Mãe das crianças desaparecidas de Bacabal aponta nova descoberta

O caso das crianças Ágatha Isabelle e Alan Michael, que desapareceram em Bacabal, no Maranhão, continua sendo acompanhado pela família e despertando atenção. Sete meses depois do desaparecimento, a mãe dos irmãos, Clarice Cardoso, voltou a falar sobre a situação e revelou que espera novas respostas das autoridades.
Ágatha tem seis anos e Alan Michael, quatro. Os dois desapareceram no dia 4 de janeiro, enquanto estavam na região onde moravam. Na ocasião, eles estavam acompanhados do primo Anderson Kauã, de oito anos. O menino foi localizado três dias depois e conseguiu retornar para a família.
Desde então, a procura pelos irmãos mobilizou equipes de segurança, voluntários e moradores da região. Segundo informações divulgadas anteriormente, mais de mil pessoas participaram das buscas em algum momento. Mesmo com toda a movimentação, ainda não havia sido localizado nenhum objeto que pudesse indicar onde as duas crianças estavam.
Clarice afirma que continua aguardando informações mais concretas sobre o andamento das investigações. Para ela, o tempo passou, mas a necessidade de encontrar respostas permanece a mesma.
A mãe também contou que chegou a conversar com Anderson depois que ele foi localizado. Segundo ela, as informações repassadas pelo menino foram encaminhadas às autoridades responsáveis pelo caso. A família prefere que os detalhes sejam avaliados pelos investigadores, evitando conclusões precipitadas.
Outro ponto mencionado por Clarice é que ela própria passou por procedimentos de investigação.
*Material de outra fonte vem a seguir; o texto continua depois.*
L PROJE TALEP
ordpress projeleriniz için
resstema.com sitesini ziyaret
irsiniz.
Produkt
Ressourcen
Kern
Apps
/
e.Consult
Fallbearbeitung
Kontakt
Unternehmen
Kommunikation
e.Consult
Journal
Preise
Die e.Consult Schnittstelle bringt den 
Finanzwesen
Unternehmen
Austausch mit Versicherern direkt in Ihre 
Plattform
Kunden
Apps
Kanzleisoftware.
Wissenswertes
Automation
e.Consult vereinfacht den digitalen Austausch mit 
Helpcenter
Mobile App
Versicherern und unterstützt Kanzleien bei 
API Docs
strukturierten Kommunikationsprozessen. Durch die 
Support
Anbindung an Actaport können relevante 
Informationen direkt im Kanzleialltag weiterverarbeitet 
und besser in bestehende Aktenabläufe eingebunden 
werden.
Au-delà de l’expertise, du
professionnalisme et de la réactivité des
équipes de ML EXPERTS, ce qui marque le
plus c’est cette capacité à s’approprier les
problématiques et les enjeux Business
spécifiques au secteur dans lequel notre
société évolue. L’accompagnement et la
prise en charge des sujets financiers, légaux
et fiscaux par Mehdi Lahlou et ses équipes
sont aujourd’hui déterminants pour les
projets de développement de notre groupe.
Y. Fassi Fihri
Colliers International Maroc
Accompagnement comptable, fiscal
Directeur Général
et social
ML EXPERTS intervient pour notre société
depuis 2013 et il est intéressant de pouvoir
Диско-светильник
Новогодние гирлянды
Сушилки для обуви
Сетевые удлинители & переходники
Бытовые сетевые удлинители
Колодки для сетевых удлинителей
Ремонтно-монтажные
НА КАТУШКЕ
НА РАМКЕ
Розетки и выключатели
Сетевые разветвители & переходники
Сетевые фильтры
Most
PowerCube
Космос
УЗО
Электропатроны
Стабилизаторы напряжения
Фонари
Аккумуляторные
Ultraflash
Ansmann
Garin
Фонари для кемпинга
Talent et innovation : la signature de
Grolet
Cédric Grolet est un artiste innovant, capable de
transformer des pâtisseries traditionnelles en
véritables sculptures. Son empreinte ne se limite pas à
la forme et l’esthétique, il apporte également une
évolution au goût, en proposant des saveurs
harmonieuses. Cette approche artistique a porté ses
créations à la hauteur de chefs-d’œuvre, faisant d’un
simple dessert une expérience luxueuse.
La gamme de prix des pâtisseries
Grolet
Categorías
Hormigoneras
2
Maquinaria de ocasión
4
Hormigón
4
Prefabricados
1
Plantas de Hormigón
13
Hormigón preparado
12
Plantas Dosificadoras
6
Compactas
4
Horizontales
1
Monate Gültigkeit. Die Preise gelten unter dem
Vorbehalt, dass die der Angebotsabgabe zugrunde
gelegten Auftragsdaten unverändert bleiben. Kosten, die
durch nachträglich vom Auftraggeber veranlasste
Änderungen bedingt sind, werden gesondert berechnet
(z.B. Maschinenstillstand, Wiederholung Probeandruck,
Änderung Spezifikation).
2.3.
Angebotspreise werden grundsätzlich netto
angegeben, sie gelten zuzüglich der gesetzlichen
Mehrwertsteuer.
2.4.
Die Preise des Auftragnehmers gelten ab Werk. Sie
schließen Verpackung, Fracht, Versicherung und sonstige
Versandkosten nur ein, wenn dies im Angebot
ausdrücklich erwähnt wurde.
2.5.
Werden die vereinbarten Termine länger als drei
Em declaração divulgada anteriormente, contou que seu celular permaneceu durante alguns dias com as autoridades para análise.
A mãe também pediu que as pessoas tenham cuidado ao comentar o caso nas redes sociais. Durante os meses de procura, surgiram diversas opiniões e especulações na internet, algumas delas sem confirmação. Para a família, esse tipo de comentário pode aumentar ainda mais a angústia vivida diariamente.
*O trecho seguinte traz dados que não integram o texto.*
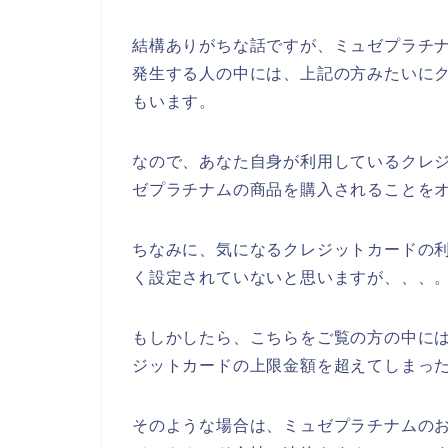
結構ありがちな話ですが、ミュゼプラチ
発生する人の中には、上記の方みたいに
もいます。
なので、あなた自身が利用しているクレ
ゼプラチナムの商品を購入されることをオ
ちなみに、気になるクレジットカードの
く設定されていないと思いますが、、、
もしかしたら、こちらをご覧の方の中に
ジットカードの上限金額を超えてしまった
そのような場合は、ミュゼプラチナムの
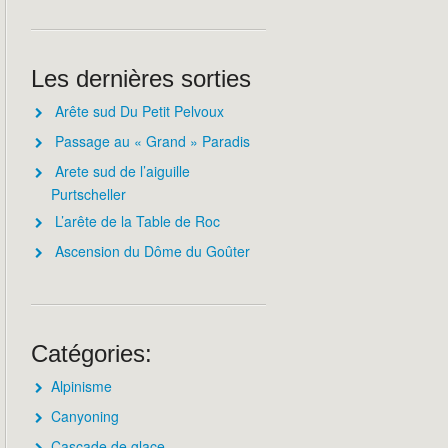
Les dernières sorties
Arête sud Du Petit Pelvoux
Passage au « Grand » Paradis
Arete sud de l’aiguille
Purtscheller
L’arête de la Table de Roc
Ascension du Dôme du Goûter
Catégories:
Alpinisme
Canyoning
Cascade de glace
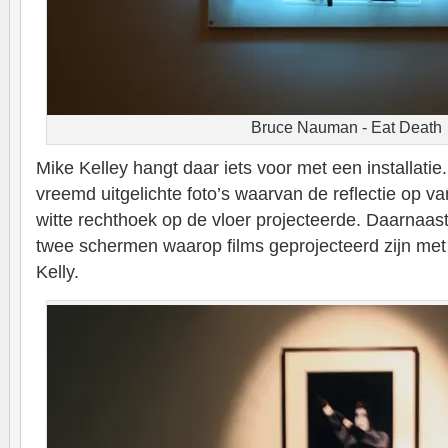
Bruce Nauman - Eat Death
Mike Kelley hangt daar iets voor met een installatie
vreemd uitgelichte foto’s waarvan de reflectie op v
witte rechthoek op de vloer projecteerde. Daarnaast
twee schermen waarop films geprojecteerd zijn me
Kelly.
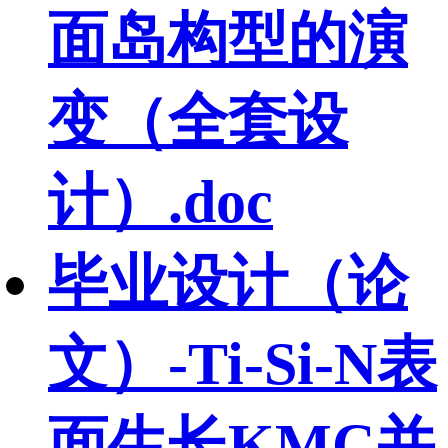
面岛构型的演
变（全套设
计）.doc
毕业设计（论
文）-Ti-Si-N表
面生长KMC并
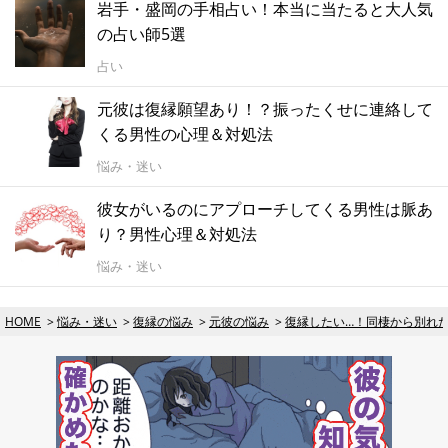
岩手・盛岡の手相占い！本当に当たると大人気
の占い師5選
占い
元彼は復縁願望あり！？振ったくせに連絡して
くる男性の心理＆対処法
悩み・迷い
彼女がいるのにアプローチしてくる男性は脈あ
り？男性心理＆対処法
悩み・迷い
HOME
悩み・迷い
復縁の悩み
元彼の悩み
復縁したい…！同棲から別れ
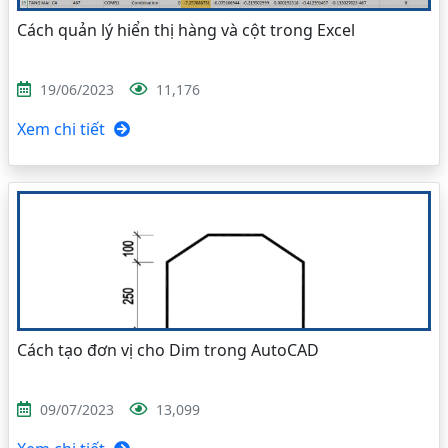
Cách quản lý hiển thị hàng và cột trong Excel
19/06/2023
11,176
Xem chi tiết
Cách tạo đơn vị cho Dim trong AutoCAD
09/07/2023
13,099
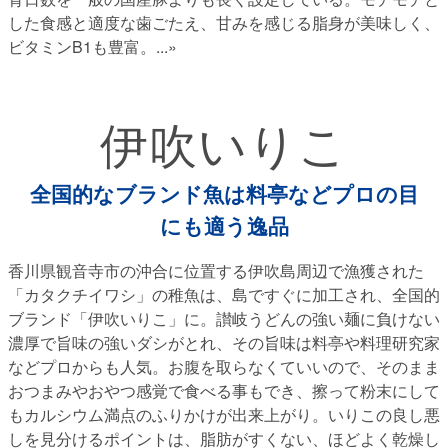
した食感と適度な歯ごたえ、甘みを感じる脂身が美味しく、
ビタミンB1も豊富。
...»
伊吹いりこ
全国的なブランド魚は料亭などプロの目
にも適う逸品
香川県観音寺市の沖合に位置する伊吹島周辺で漁獲された
「カタクチイワシ」の稚魚は、島ですぐに加工され、全国的
ブランド「伊吹いりこ」に。讃岐うどんの強い麺に負けない
濃厚で旨味の強いダシがとれ、その旨味は料亭や料理研究家
などプロからも人気。お腹を取らなくていいので、そのまま
おつまみやおやつ感覚で食べる事もでき、擦って粉末にして
もカルシウム満点のふりかけが出来上がり。いりこの良し悪
しを見分けるポイントは、脂肪がすくない、ほどよく乾燥し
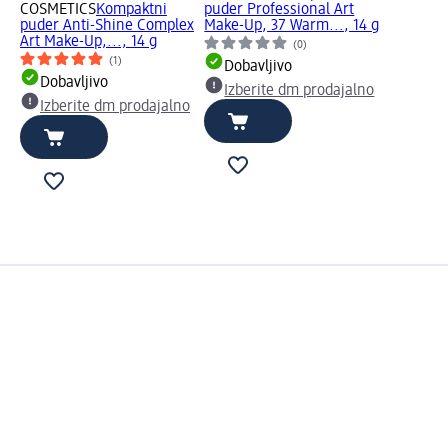
COSMETICS
Kompaktni
puder Professional Art
puder Anti-Shine Complex
Make-Up, 37 Warm..., 14 g
Art Make-Up,..., 14 g
(0)
(1)
Dobavljivo
Dobavljivo
Izberite dm prodajalno
Izberite dm prodajalno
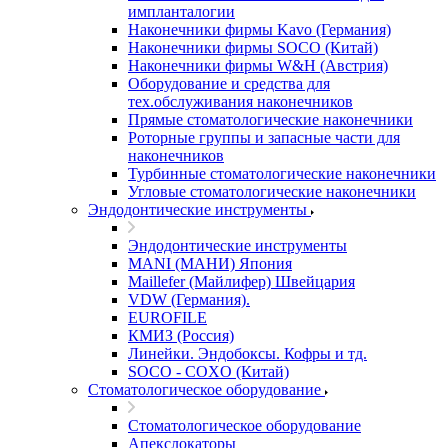
импланталогии
Наконечники фирмы Kavo (Германия)
Наконечники фирмы SOCO (Китай)
Наконечники фирмы W&H (Австрия)
Оборудование и средства для
тех.обслуживания наконечников
Прямые стоматологические наконечники
Роторные группы и запасные части для
наконечников
Турбинные стоматологические наконечники
Угловые стоматологические наконечники
Эндодонтические инструменты
Эндодонтические инструменты
MANI (МАНИ) Япония
Maillefer (Майлифер) Швейцария
VDW (Германия).
EUROFILE
КМИЗ (Россия)
Линейки. Эндобоксы. Кофры и тд.
SOCO - COXO (Китай)
Стоматологическое оборудование
Стоматологическое оборудование
Апекслокаторы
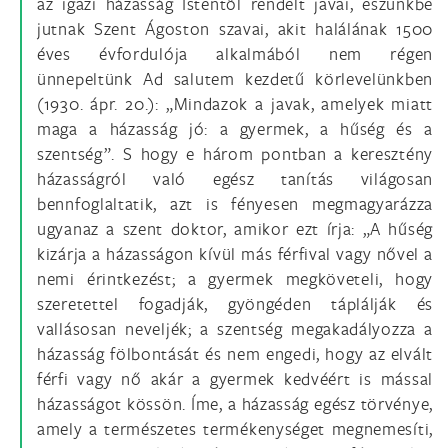
az igazi házasság Istentől rendelt javai, eszünkbe
jutnak Szent Ágoston szavai, akit halálának 1500
éves évfordulója alkalmából nem régen
ünnepeltünk Ad salutem kezdetű körlevelünkben
(1930. ápr. 20.): „Mindazok a javak, amelyek miatt
maga a házasság jó: a gyermek, a hűség és a
szentség”. S hogy e három pontban a keresztény
házasságról való egész tanítás világosan
bennfoglaltatik, azt is fényesen megmagyarázza
ugyanaz a szent doktor, amikor ezt írja: „A hűség
kizárja a házasságon kívül más férfival vagy nővel a
nemi érintkezést; a gyermek megköveteli, hogy
szeretettel fogadják, gyöngéden táplálják és
vallásosan neveljék; a szentség megakadályozza a
házasság fölbontását és nem engedi, hogy az elvált
férfi vagy nő akár a gyermek kedvéért is mással
házasságot kössön. Íme, a házasság egész törvénye,
amely a természetes termékenységet megnemesíti,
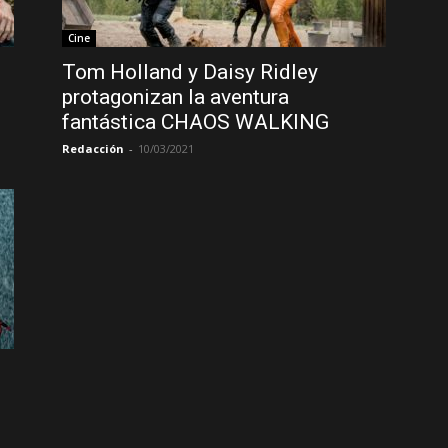
Cine
Tom Holland y Daisy Ridley
protagonizan la aventura
fantástica CHAOS WALKING
Redacción
-
10/03/2021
Nos últimos meses, Clarice passou a contar também com o acompanhamento da advogada Nathaly Moraes. A profissional tem buscado informações sobre o andamento das investigações e questionado quais procedimentos já foram realizados.
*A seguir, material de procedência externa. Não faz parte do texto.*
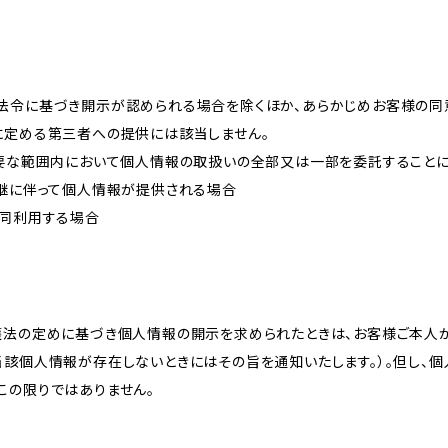
法令に基づき開示が認められる場合を除くほか、あらかじめお客様の同
に定める第三者への提供には該当しません。
必要な範囲内において個人情報の取扱いの全部又は一部を委託すること
承継に伴って個人情報が提供される場合
共同利用する場合
護法の定めに基づき個人情報の開示を求められたときは、お客様ご本人
当該個人情報が存在しないときにはその旨を通知いたします。）。但し、
この限りではありません。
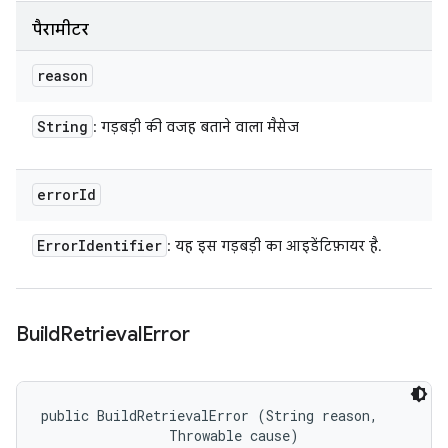
पैरामीटर
reason
String
: गड़बड़ी की वजह बताने वाला मैसेज
error
Id
Error
Identifier
: यह इस गड़बड़ी का आइडेंटिफ़ायर है.
Build
Retrieval
Error
public BuildRetrievalError (String reason, 

                Throwable cause)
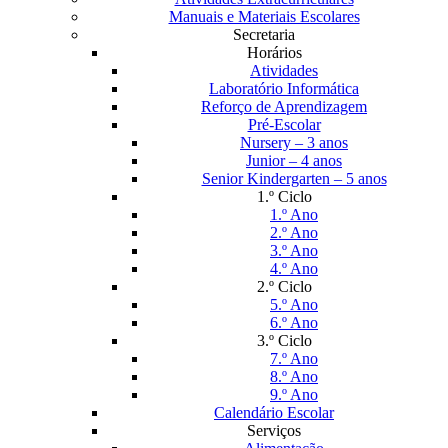
Manuais e Materiais Escolares
Secretaria
Horários
Atividades
Laboratório Informática
Reforço de Aprendizagem
Pré-Escolar
Nursery – 3 anos
Junior – 4 anos
Senior Kindergarten – 5 anos
1.º Ciclo
1.º Ano
2.º Ano
3.º Ano
4.º Ano
2.º Ciclo
5.º Ano
6.º Ano
3.º Ciclo
7.º Ano
8.º Ano
9.º Ano
Calendário Escolar
Serviços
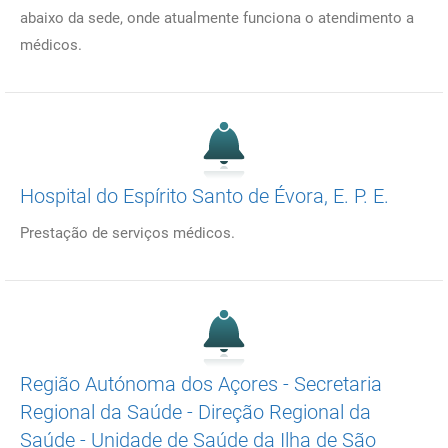
abaixo da sede, onde atualmente funciona o atendimento a
médicos.
Hospital do Espírito Santo de Évora, E. P. E.
Prestação de serviços médicos.
Região Autónoma dos Açores - Secretaria
Regional da Saúde - Direção Regional da
Saúde - Unidade de Saúde da Ilha de São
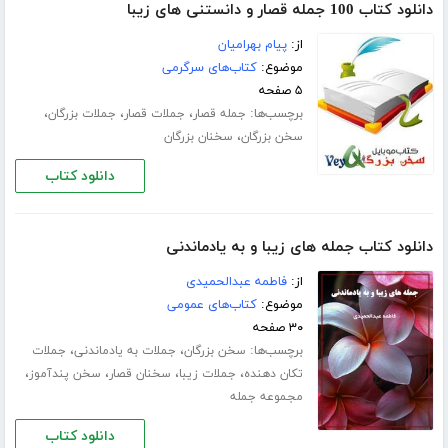
دانلود کتاب 100 جمله قصار و دانستنی های زیبا
از:
پیام بهرامیان
موضوع:
کتاب‌های سرگرمی
۵ صفحه
برچسب‌ها:
،
،
،
جمله قصار
جملات قصار
جملات بزرگان
،
سخن بزرگان
سخنان بزرگان
دانلود کتاب
دانلود کتاب جمله های زیبا و به یادماندنی
از:
فاطمه عبدالحمیدی
موضوع:
کتاب‌های عمومی
۳۰ صفحه
برچسب‌ها:
،
،
سخن بزرگان
جملات به یادماندنی
جملات
،
،
،
،
تکان دهنده
جملات زیبا
سخنان قصار
سخن پندآموز
مجموعه جمله
دانلود کتاب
Em publicação recente, a advogada destacou a necessidade de esclarecer quais resultados foram obtidos nas perícias e quais caminhos estão sendo considerados pelas autoridades. A família também deseja entender melhor quais medidas continuam em andamento.
A situação ganhou novas atenções ao longo de 2026. Em maio, por exemplo, uma comissão federal esteve em Bacabal e ouviu Clarice. Na ocasião, ela afirmou acreditar que os filhos poderiam estar vivos e pediu que outras possibilidades fossem consideradas durante a investigação.
Mesmo depois de tantos meses, Clarice mantém a esperança de receber uma notícia positiva sobre Ágatha e Alan. Enquanto isso, a família continua acompanhando cada informação e aguardando que o trabalho das autoridades consiga esclarecer o que aconteceu.
O caso permanece sem uma resposta definitiva sobre o paradeiro das crianças. Por isso, informações oficiais e devidamente verificadas são importantes para evitar boatos e preservar a família neste momento. A expectativa agora é que os próximos passos da investigação possam trazer esclarecimentos e ajudar a família a entender melhor todos os acontecimentos desde o dia 4 de janeiro.